→ Your task:
Return every line in the records below that contains the string "azim".
____ Material supplied
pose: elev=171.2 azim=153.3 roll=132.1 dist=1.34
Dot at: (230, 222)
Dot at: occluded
________
____ Material supplied
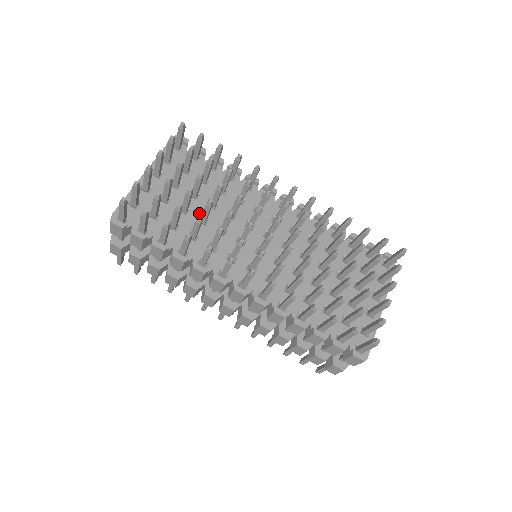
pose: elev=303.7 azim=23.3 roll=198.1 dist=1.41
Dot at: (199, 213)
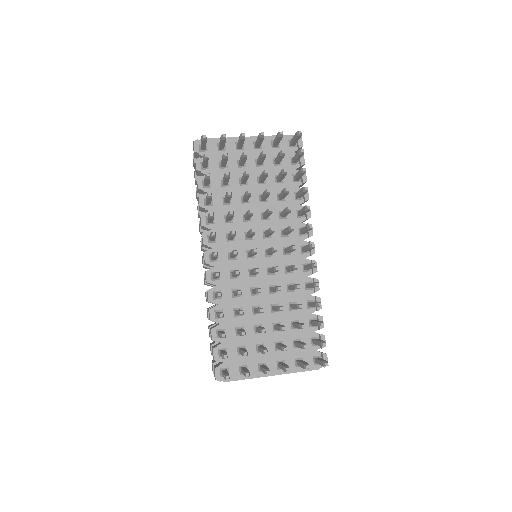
________
→ Output for this exercise:
pose: elev=171.2 azim=153.3 roll=132.1 dist=1.34
pose: elev=303.7 azim=23.3 roll=198.1 dist=1.41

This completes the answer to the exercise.